For a decade, Linux containers (Docker) have been the undisputed king of cloud-native computing. They solved the "works on my machine" problem by bundling the application and its dependencies into a single image. But as we move workloads to the edge and demand sub-millisecond cold starts, the container model is starting to show its weight. Enter WebAssembly (Wasm).

The Weight of the OS

A typical Docker container, even an Alpine-based one, brings a significant chunk of a Linux operating system with it. This includes core libraries, a package manager, and a file system hierarchy. When you spin up a container, the host kernel must allocate namespaces, cgroups, and network interfaces. This overhead is trivial for long-running web servers, but it's a massive bottleneck for serverless functions that need to execute and die in milliseconds.

The Wasm Alternative

WebAssembly takes a radically different approach. Instead of virtualizing the OS, Wasm provides a lightweight, sandboxed execution environment. A Wasm module doesn't contain an OS; it contains pure, compiled logic. It relies on the WebAssembly System Interface (WASI) to securely negotiate with the host for system resources.

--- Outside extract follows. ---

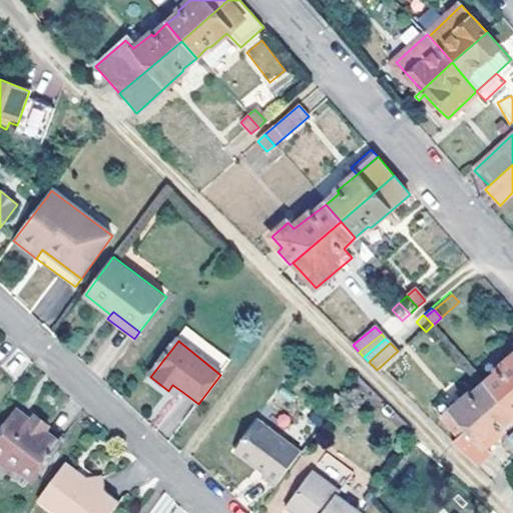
[(500,401),(512,389),(512,357),(496,371),(497,374),(485,385),(500,401)]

Feature Docker Containers WebAssembly (Wasm)
Cold Start Time 100ms - 2000ms 1ms - 5ms
Image Size 10MB - 1GB+ 100KB - 2MB
Security Model Linux Namespaces (Root risks) Capability-based (Default deny)
Portability Requires Linux Host / VM OS and CPU Architecture Agnostic

Security: The Default Deny Model

From a security perspective, Wasm is vastly superior. If a vulnerability is found in a Node.js Docker container, an attacker can often spawn a shell (/bin/sh) and begin moving laterally. In Wasm, there is no shell. By default, a Wasm module cannot even read the system clock, let alone access the network or filesystem, unless explicitly granted those capabilities at startup.

IS DOCKER DEAD?

No. Docker remains the best choice for legacy applications, massive databases, and monolithic systems that rely heavily on native Linux features. Wasm is replacing Docker specifically in the realms of Serverless, Edge Computing, and secure plugin architectures.

Conclusion

Solomon Hykes, the creator of Docker, famously stated that if Wasm and WASI existed in 2008, he wouldn't have needed to create Docker. As tooling matures, we expect to see orchestrators like Kubernetes natively scheduling Wasm workloads right alongside traditional containers, allowing architects to choose the right tool for the specific job.